満足度★★★
メメント・モリ
ボーカロイドの初音ミクを主役にした、エレクトロニックなオペラで、観念的な内容が刺激的な音響と映像で表現されていました。
作曲した渋谷慶一郎さんを思わせるネズミ(?)のキャラクターや自身と似た姿の登場人物との禅問答的を通じて、ヴァーチュアルな存在である初音ミクが「自己」や「死」について考え、最後に血を流して生と死が同時に訪れる物語で、不気味なキャラクター造形やデジタルノイズを模した映像表現が不穏な空気感を生み出していました。
舞台手前と奥の3方にスクリーンが吊され、映像が重なって立体的な表現となって斬新でしたが、音楽と言葉の強さに比べると、イメージ映像的で添えもの感がありました。
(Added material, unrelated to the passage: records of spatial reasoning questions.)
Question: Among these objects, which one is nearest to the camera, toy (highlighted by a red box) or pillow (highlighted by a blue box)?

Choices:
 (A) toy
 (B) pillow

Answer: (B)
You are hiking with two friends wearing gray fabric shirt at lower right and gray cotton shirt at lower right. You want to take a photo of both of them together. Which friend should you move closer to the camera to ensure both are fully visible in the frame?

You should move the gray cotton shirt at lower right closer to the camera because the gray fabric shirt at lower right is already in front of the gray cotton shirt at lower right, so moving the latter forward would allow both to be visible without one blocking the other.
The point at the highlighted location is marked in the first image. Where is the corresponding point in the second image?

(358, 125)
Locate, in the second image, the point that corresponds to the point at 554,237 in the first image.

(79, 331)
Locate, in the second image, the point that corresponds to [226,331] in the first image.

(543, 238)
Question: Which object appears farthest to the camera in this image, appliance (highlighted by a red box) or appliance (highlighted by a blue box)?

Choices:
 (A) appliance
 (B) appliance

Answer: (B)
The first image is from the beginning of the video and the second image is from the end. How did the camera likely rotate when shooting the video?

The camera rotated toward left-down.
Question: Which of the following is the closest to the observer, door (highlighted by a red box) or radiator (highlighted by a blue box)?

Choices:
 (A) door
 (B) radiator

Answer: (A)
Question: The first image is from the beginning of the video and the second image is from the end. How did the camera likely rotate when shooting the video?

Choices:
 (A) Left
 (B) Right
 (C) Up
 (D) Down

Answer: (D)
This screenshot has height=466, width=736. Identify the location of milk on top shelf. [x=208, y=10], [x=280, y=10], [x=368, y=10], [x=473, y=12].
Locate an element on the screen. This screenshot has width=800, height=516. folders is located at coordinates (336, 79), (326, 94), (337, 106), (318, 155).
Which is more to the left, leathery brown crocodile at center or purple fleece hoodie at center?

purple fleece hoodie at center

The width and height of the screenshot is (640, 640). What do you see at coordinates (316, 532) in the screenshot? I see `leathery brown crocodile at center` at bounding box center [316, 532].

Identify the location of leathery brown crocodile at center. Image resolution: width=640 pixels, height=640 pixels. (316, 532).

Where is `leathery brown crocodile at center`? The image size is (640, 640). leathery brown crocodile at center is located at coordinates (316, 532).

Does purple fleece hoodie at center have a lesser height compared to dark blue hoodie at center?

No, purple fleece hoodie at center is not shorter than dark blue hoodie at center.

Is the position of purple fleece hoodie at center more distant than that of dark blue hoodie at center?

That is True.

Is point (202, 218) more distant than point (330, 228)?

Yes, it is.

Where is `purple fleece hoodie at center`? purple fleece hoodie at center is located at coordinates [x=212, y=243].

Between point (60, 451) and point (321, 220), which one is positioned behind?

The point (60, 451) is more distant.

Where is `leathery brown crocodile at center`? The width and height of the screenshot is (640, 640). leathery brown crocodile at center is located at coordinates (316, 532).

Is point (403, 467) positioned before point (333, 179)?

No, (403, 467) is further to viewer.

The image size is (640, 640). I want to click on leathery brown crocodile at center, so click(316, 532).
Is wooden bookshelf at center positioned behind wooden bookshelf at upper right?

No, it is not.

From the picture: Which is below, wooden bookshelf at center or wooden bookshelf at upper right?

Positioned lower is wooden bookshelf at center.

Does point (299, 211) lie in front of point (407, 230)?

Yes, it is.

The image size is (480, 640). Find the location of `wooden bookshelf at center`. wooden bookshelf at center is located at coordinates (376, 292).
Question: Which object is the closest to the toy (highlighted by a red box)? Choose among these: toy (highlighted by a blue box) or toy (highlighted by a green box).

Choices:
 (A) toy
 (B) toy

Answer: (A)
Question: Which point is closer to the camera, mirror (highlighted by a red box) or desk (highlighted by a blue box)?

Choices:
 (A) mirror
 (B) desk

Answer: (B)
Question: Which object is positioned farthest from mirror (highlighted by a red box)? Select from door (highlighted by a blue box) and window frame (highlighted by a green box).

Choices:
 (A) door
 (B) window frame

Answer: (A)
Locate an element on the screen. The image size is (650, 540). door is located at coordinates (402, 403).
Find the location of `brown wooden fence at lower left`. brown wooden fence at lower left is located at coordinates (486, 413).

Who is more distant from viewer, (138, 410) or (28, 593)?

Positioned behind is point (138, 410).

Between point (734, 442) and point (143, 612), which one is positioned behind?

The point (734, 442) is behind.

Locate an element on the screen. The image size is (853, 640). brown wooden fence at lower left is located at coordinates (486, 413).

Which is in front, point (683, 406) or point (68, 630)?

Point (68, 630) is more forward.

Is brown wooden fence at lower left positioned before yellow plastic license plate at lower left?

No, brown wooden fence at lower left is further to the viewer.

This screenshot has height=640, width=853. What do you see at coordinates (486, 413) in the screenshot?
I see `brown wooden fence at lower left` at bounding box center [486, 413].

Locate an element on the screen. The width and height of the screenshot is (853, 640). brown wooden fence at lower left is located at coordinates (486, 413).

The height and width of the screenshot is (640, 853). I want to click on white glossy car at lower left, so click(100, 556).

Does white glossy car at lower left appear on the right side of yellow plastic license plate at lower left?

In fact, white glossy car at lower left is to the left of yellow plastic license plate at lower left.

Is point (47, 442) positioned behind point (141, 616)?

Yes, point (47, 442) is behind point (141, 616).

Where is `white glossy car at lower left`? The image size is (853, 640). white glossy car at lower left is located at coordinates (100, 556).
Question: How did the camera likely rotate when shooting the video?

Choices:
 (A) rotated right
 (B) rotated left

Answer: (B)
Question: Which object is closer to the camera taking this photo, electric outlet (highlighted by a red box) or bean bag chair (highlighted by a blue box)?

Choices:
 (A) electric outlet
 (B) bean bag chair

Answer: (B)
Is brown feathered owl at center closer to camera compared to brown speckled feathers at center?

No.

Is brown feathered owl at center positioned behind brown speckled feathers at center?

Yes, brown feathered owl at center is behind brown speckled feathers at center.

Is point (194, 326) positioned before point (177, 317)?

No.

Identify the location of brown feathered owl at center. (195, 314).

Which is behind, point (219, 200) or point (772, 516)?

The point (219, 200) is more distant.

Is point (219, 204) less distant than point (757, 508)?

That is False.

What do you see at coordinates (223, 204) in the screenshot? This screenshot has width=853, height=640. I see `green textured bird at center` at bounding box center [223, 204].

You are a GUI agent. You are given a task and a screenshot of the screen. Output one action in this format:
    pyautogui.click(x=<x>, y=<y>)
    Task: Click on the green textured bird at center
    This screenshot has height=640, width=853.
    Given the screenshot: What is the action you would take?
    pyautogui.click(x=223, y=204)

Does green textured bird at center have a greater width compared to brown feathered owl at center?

ワーグナーの『ラインの黄金』を思わせる、和声展開のない前奏曲に続いて、語るように歌うレチタティーヴォとはっきりしたメロディーのあるアリアがそれぞれ独立した曲として交互に続く、古典的な番号オペラの構成となっているものの、音楽自体はサインウェーブやホワイトノイズ、グリッチノイズを多用したアブストラクトなエレクトロニカでした。岡田利規さんらしい文節感のないテクストとメロディーのフレージングが対応していなくて、歌詞を聞き取りにくかったです(字幕があったので把握出来ましたが)。舞台や映画では聞かれない程の大音量でしたが、もっと爆音でも良いと思いました。
手前と奥のスクリーンの間にスクリーンで囲われた渋谷さんの演奏ブースにありプロジェクションマッピングが施されたり、映像に合わせて舞台場の本物の床が持ち上げられたりと、虚像と実像が交錯する演出が印象的でした。
ルイ・ヴィトンの2013SSシーズンの服を身に纏っていて、このブランドのダミエ柄の市松模様が生/死やデジタルデータの0/1を連想させて興味深かったのですが、せっかくコラボレーションを行うならプレタポルテだけでなく、オートクチュール的なオリジナル衣装も着せて欲しかったです。